Tâche à réaliser:
Répondez à ces questions à partir du texte sur l'aqueduc de Lac-Beauport présenté ci-dessous.
(a) Quelle est la longueur approximative du raccordement de l'aqueduc privé au réseau municipal ?
(b) À quel moment l'autorisation de signer un protocole d'entente a-t-elle été validée ?
(c) Selon le Regroupement citoyen de Lac-Beauport, quel document manque toujours ?

Extrait du texte:
------------------------------------------------
Le torchon brûle toujours au sujet du raccordement d’approximativement trois kilomètres de l’aqueduc privé du futur complexe immobilier au réseau municipal de Lac-Beauport.
L’autorisation de signer un protocole d’entente sur ce conduit a été validée lors du conseil municipal au début mai, suscitant le mécontentement de certains citoyens.
Aujourd’hui, le Regroupement citoyen de Lac-Beauport pense avoir trouvé une faille administrative dans le projet Horizon sur le golf du Mont-Tourbillon, qu’il trouve «démesuré».
Le groupe avance qu’il manque toujours le certificat d’autorisation du ministère de l’Environnement pour l’aménagement de la conduite d’aqueduc inscrite au permis de construction. Pour justifier cela, les citoyens brandissent un courriel d’un fonctionnaire répondant à leurs questions, dont Le Soleil a obtenu copie.
------------------------------------------------
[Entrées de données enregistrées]
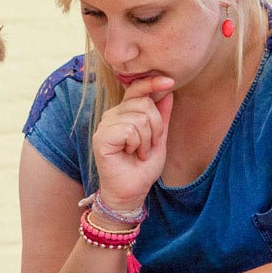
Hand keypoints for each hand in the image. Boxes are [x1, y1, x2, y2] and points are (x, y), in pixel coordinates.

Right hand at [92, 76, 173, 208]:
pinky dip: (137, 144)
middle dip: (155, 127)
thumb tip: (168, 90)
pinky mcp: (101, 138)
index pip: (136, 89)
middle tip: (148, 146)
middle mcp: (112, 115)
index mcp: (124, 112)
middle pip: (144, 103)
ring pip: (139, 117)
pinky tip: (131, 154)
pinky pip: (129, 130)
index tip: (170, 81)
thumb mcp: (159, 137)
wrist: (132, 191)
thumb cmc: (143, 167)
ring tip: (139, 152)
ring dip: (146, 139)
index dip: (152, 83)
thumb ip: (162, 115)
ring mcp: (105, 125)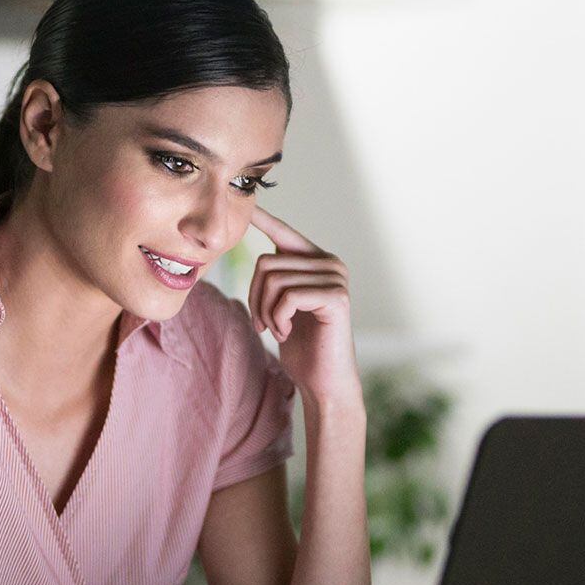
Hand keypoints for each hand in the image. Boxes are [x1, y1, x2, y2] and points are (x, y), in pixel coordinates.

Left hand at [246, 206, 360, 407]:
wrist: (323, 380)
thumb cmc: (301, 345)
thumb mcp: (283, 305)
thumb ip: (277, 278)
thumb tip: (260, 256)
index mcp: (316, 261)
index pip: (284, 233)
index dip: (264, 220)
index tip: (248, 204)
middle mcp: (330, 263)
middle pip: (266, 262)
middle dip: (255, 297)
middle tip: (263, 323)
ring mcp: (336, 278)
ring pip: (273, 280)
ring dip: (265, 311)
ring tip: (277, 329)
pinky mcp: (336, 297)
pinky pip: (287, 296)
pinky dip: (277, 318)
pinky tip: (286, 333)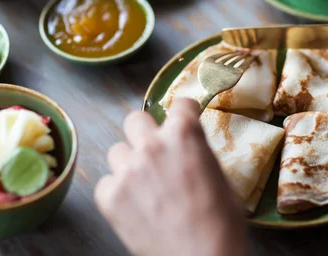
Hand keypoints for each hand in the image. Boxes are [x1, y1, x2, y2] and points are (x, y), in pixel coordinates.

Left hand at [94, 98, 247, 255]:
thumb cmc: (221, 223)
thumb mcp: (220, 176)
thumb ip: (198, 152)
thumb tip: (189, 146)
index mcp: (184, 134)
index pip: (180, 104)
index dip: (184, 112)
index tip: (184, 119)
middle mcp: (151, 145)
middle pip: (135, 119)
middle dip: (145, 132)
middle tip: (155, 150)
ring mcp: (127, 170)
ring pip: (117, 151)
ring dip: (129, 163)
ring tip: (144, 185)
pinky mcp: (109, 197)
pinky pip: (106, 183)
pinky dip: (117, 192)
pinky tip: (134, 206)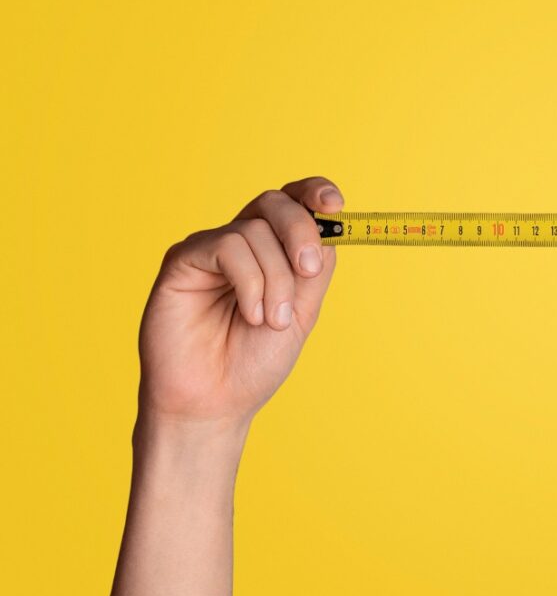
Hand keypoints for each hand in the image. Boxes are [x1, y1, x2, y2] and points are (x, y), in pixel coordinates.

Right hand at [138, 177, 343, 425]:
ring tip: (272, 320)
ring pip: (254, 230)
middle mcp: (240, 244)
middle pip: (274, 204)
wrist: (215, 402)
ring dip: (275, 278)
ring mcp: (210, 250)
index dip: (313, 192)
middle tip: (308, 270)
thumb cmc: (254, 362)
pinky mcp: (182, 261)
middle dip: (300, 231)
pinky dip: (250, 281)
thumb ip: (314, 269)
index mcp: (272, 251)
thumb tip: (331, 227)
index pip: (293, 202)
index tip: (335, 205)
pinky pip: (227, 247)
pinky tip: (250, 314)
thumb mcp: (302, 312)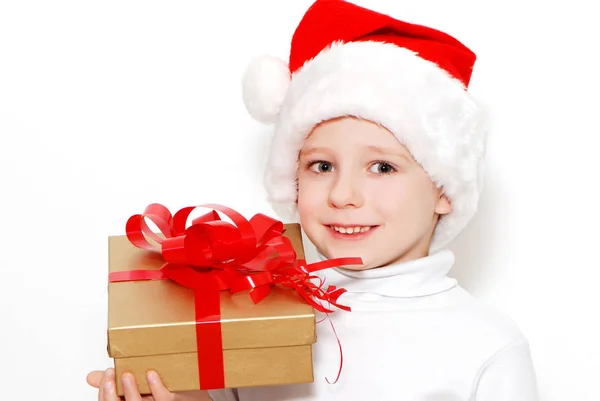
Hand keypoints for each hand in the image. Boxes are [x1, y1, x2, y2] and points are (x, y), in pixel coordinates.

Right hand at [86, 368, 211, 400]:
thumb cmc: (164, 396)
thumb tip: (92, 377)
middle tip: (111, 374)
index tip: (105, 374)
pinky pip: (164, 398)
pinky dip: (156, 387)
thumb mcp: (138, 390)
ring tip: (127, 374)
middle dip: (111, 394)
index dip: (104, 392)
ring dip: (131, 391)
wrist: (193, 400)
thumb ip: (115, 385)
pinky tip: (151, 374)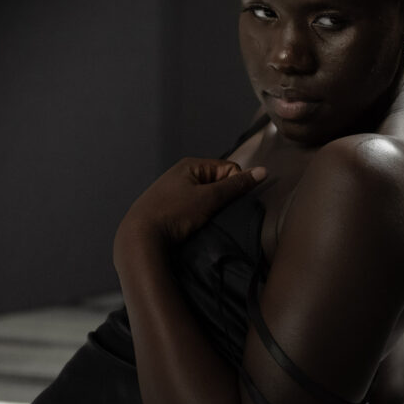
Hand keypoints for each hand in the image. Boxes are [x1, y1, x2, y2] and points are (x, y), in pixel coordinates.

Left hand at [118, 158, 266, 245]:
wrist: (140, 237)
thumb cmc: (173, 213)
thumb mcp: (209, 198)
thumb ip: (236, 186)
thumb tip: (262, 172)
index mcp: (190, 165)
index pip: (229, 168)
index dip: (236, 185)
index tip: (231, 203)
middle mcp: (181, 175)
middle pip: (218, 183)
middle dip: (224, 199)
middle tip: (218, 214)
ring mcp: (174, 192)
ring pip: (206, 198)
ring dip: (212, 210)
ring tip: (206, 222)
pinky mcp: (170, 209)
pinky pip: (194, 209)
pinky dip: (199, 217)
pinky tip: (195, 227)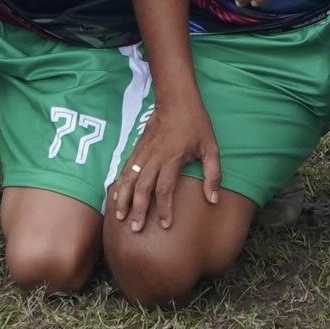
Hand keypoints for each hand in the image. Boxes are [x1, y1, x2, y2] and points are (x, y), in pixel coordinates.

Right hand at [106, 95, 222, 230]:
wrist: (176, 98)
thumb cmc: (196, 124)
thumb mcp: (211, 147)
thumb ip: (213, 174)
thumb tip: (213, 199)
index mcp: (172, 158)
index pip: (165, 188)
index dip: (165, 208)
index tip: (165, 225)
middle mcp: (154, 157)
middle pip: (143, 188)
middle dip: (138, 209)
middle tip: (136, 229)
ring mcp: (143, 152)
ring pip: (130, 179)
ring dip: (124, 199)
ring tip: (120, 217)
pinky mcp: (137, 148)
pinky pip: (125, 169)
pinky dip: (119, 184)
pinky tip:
------------------------------------------------
Réponse proposée:
(a) Environ trois kilomètres.
(b) Lors du conseil municipal, au début mai.
(c) Le certificat d'autorisation du ministère de l'Environnement pour l'aménagement de la conduite d'aqueduc inscrite au permis de construction.